## DATA SHOWN
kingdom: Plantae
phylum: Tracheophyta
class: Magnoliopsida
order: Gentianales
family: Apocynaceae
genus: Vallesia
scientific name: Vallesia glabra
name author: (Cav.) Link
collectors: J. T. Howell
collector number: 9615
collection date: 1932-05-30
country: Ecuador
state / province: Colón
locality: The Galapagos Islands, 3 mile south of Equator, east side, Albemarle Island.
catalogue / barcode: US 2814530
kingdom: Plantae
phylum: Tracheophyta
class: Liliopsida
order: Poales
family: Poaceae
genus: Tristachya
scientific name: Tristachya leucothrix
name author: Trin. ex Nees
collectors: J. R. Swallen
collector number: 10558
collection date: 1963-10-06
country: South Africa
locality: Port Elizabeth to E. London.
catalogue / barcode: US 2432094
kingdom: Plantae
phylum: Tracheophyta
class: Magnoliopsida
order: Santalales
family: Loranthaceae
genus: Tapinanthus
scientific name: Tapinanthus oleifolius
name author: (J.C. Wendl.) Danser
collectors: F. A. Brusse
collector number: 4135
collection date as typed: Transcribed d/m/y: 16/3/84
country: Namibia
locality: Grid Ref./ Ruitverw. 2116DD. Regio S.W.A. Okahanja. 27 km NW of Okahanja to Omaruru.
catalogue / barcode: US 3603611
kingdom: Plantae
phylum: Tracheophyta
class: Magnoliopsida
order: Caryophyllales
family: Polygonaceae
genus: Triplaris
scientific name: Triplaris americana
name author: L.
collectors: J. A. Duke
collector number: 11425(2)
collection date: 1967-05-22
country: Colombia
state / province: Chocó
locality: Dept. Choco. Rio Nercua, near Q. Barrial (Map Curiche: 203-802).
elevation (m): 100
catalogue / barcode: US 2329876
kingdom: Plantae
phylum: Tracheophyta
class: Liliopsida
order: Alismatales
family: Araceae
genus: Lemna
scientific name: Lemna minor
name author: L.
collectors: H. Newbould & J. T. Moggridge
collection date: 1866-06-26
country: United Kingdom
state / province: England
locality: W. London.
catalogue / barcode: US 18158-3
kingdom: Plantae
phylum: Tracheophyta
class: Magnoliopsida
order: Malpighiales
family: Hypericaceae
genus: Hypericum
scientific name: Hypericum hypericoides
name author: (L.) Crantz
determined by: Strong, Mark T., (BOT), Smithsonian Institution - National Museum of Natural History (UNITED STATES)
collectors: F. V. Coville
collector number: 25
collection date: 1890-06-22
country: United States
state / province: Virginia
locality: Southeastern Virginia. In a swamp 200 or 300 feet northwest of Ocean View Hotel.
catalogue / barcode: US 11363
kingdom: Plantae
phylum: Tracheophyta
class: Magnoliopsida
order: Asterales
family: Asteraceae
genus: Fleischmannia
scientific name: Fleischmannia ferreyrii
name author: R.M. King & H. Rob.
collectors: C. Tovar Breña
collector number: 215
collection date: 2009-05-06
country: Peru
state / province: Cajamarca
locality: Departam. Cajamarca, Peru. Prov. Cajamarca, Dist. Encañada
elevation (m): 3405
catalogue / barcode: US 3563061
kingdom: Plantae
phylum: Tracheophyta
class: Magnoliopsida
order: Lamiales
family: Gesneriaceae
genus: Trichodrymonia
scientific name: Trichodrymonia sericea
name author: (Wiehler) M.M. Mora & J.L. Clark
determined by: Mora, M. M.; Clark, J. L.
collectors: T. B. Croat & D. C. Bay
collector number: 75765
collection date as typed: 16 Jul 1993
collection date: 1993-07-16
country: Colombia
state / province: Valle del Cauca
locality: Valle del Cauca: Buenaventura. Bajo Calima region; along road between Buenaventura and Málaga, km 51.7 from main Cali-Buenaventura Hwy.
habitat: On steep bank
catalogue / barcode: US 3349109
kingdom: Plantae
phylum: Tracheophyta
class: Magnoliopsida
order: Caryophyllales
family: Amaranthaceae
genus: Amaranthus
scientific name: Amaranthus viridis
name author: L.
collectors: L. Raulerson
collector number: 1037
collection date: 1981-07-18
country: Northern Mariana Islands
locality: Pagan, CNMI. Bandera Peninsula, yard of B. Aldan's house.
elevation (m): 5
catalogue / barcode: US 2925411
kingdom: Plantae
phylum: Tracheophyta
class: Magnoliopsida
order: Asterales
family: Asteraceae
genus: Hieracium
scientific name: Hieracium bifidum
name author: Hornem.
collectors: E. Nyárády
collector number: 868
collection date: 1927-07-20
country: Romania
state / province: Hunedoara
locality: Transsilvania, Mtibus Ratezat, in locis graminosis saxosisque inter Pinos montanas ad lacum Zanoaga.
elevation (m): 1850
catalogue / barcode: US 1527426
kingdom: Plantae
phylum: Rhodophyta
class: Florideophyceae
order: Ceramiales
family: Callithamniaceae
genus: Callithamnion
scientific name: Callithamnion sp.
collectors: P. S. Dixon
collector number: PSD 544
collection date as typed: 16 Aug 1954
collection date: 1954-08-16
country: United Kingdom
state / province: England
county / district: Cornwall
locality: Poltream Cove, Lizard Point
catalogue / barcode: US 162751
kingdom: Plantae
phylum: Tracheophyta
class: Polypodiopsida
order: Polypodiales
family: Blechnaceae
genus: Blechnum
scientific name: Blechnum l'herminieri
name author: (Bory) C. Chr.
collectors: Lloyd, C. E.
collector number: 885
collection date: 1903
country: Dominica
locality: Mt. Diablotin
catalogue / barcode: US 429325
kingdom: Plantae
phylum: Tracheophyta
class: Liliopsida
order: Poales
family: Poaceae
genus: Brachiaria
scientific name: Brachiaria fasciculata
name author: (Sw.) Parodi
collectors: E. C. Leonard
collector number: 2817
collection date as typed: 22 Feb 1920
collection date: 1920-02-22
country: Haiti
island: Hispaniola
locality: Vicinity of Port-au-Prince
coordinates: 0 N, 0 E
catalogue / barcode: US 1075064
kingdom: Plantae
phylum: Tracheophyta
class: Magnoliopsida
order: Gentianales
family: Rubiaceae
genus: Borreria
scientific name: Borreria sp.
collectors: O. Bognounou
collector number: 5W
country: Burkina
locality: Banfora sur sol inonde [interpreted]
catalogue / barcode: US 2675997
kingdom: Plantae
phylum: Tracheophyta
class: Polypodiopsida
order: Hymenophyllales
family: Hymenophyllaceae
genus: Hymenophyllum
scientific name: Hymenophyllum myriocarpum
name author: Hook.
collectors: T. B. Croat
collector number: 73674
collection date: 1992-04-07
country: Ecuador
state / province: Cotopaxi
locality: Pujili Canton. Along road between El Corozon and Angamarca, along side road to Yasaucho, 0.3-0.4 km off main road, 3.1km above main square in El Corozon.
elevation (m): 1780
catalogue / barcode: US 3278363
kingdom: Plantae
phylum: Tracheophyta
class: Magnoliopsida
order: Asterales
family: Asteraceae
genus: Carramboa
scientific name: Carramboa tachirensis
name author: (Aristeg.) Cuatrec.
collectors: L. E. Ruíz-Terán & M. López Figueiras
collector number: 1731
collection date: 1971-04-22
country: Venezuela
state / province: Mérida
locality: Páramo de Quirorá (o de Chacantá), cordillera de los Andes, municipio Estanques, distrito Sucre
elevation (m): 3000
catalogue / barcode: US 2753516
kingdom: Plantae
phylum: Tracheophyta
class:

## EXERCISE OBJECTIVE
Please extract every line of the data above and reproduce each one without any change.

## THE SOLUTION
kingdom: Plantae
phylum: Tracheophyta
class: Magnoliopsida
order: Gentianales
family: Apocynaceae
genus: Vallesia
scientific name: Vallesia glabra
name author: (Cav.) Link
collectors: J. T. Howell
collector number: 9615
collection date: 1932-05-30
country: Ecuador
state / province: Colón
locality: The Galapagos Islands, 3 mile south of Equator, east side, Albemarle Island.
catalogue / barcode: US 2814530
kingdom: Plantae
phylum: Tracheophyta
class: Liliopsida
order: Poales
family: Poaceae
genus: Tristachya
scientific name: Tristachya leucothrix
name author: Trin. ex Nees
collectors: J. R. Swallen
collector number: 10558
collection date: 1963-10-06
country: South Africa
locality: Port Elizabeth to E. London.
catalogue / barcode: US 2432094
kingdom: Plantae
phylum: Tracheophyta
class: Magnoliopsida
order: Santalales
family: Loranthaceae
genus: Tapinanthus
scientific name: Tapinanthus oleifolius
name author: (J.C. Wendl.) Danser
collectors: F. A. Brusse
collector number: 4135
collection date as typed: Transcribed d/m/y: 16/3/84
country: Namibia
locality: Grid Ref./ Ruitverw. 2116DD. Regio S.W.A. Okahanja. 27 km NW of Okahanja to Omaruru.
catalogue / barcode: US 3603611
kingdom: Plantae
phylum: Tracheophyta
class: Magnoliopsida
order: Caryophyllales
family: Polygonaceae
genus: Triplaris
scientific name: Triplaris americana
name author: L.
collectors: J. A. Duke
collector number: 11425(2)
collection date: 1967-05-22
country: Colombia
state / province: Chocó
locality: Dept. Choco. Rio Nercua, near Q. Barrial (Map Curiche: 203-802).
elevation (m): 100
catalogue / barcode: US 2329876
kingdom: Plantae
phylum: Tracheophyta
class: Liliopsida
order: Alismatales
family: Araceae
genus: Lemna
scientific name: Lemna minor
name author: L.
collectors: H. Newbould & J. T. Moggridge
collection date: 1866-06-26
country: United Kingdom
state / province: England
locality: W. London.
catalogue / barcode: US 18158-3
kingdom: Plantae
phylum: Tracheophyta
class: Magnoliopsida
order: Malpighiales
family: Hypericaceae
genus: Hypericum
scientific name: Hypericum hypericoides
name author: (L.) Crantz
determined by: Strong, Mark T., (BOT), Smithsonian Institution - National Museum of Natural History (UNITED STATES)
collectors: F. V. Coville
collector number: 25
collection date: 1890-06-22
country: United States
state / province: Virginia
locality: Southeastern Virginia. In a swamp 200 or 300 feet northwest of Ocean View Hotel.
catalogue / barcode: US 11363
kingdom: Plantae
phylum: Tracheophyta
class: Magnoliopsida
order: Asterales
family: Asteraceae
genus: Fleischmannia
scientific name: Fleischmannia ferreyrii
name author: R.M. King & H. Rob.
collectors: C. Tovar Breña
collector number: 215
collection date: 2009-05-06
country: Peru
state / province: Cajamarca
locality: Departam. Cajamarca, Peru. Prov. Cajamarca, Dist. Encañada
elevation (m): 3405
catalogue / barcode: US 3563061
kingdom: Plantae
phylum: Tracheophyta
class: Magnoliopsida
order: Lamiales
family: Gesneriaceae
genus: Trichodrymonia
scientific name: Trichodrymonia sericea
name author: (Wiehler) M.M. Mora & J.L. Clark
determined by: Mora, M. M.; Clark, J. L.
collectors: T. B. Croat & D. C. Bay
collector number: 75765
collection date as typed: 16 Jul 1993
collection date: 1993-07-16
country: Colombia
state / province: Valle del Cauca
locality: Valle del Cauca: Buenaventura. Bajo Calima region; along road between Buenaventura and Málaga, km 51.7 from main Cali-Buenaventura Hwy.
habitat: On steep bank
catalogue / barcode: US 3349109
kingdom: Plantae
phylum: Tracheophyta
class: Magnoliopsida
order: Caryophyllales
family: Amaranthaceae
genus: Amaranthus
scientific name: Amaranthus viridis
name author: L.
collectors: L. Raulerson
collector number: 1037
collection date: 1981-07-18
country: Northern Mariana Islands
locality: Pagan, CNMI. Bandera Peninsula, yard of B. Aldan's house.
elevation (m): 5
catalogue / barcode: US 2925411
kingdom: Plantae
phylum: Tracheophyta
class: Magnoliopsida
order: Asterales
family: Asteraceae
genus: Hieracium
scientific name: Hieracium bifidum
name author: Hornem.
collectors: E. Nyárády
collector number: 868
collection date: 1927-07-20
country: Romania
state / province: Hunedoara
locality: Transsilvania, Mtibus Ratezat, in locis graminosis saxosisque inter Pinos montanas ad lacum Zanoaga.
elevation (m): 1850
catalogue / barcode: US 1527426
kingdom: Plantae
phylum: Rhodophyta
class: Florideophyceae
order: Ceramiales
family: Callithamniaceae
genus: Callithamnion
scientific name: Callithamnion sp.
collectors: P. S. Dixon
collector number: PSD 544
collection date as typed: 16 Aug 1954
collection date: 1954-08-16
country: United Kingdom
state / province: England
county / district: Cornwall
locality: Poltream Cove, Lizard Point
catalogue / barcode: US 162751
kingdom: Plantae
phylum: Tracheophyta
class: Polypodiopsida
order: Polypodiales
family: Blechnaceae
genus: Blechnum
scientific name: Blechnum l'herminieri
name author: (Bory) C. Chr.
collectors: Lloyd, C. E.
collector number: 885
collection date: 1903
country: Dominica
locality: Mt. Diablotin
catalogue / barcode: US 429325
kingdom: Plantae
phylum: Tracheophyta
class: Liliopsida
order: Poales
family: Poaceae
genus: Brachiaria
scientific name: Brachiaria fasciculata
name author: (Sw.) Parodi
collectors: E. C. Leonard
collector number: 2817
collection date as typed: 22 Feb 1920
collection date: 1920-02-22
country: Haiti
island: Hispaniola
locality: Vicinity of Port-au-Prince
coordinates: 0 N, 0 E
catalogue / barcode: US 1075064
kingdom: Plantae
phylum: Tracheophyta
class: Magnoliopsida
order: Gentianales
family: Rubiaceae
genus: Borreria
scientific name: Borreria sp.
collectors: O. Bognounou
collector number: 5W
country: Burkina
locality: Banfora sur sol inonde [interpreted]
catalogue / barcode: US 2675997
kingdom: Plantae
phylum: Tracheophyta
class: Polypodiopsida
order: Hymenophyllales
family: Hymenophyllaceae
genus: Hymenophyllum
scientific name: Hymenophyllum myriocarpum
name author: Hook.
collectors: T. B. Croat
collector number: 73674
collection date: 1992-04-07
country: Ecuador
state / province: Cotopaxi
locality: Pujili Canton. Along road between El Corozon and Angamarca, along side road to Yasaucho, 0.3-0.4 km off main road, 3.1km above main square in El Corozon.
elevation (m): 1780
catalogue / barcode: US 3278363
kingdom: Plantae
phylum: Tracheophyta
class: Magnoliopsida
order: Asterales
family: Asteraceae
genus: Carramboa
scientific name: Carramboa tachirensis
name author: (Aristeg.) Cuatrec.
collectors: L. E. Ruíz-Terán & M. López Figueiras
collector number: 1731
collection date: 1971-04-22
country: Venezuela
state / province: Mérida
locality: Páramo de Quirorá (o de Chacantá), cordillera de los Andes, municipio Estanques, distrito Sucre
elevation (m): 3000
catalogue / barcode: US 2753516
kingdom: Plantae
phylum: Tracheophyta
class:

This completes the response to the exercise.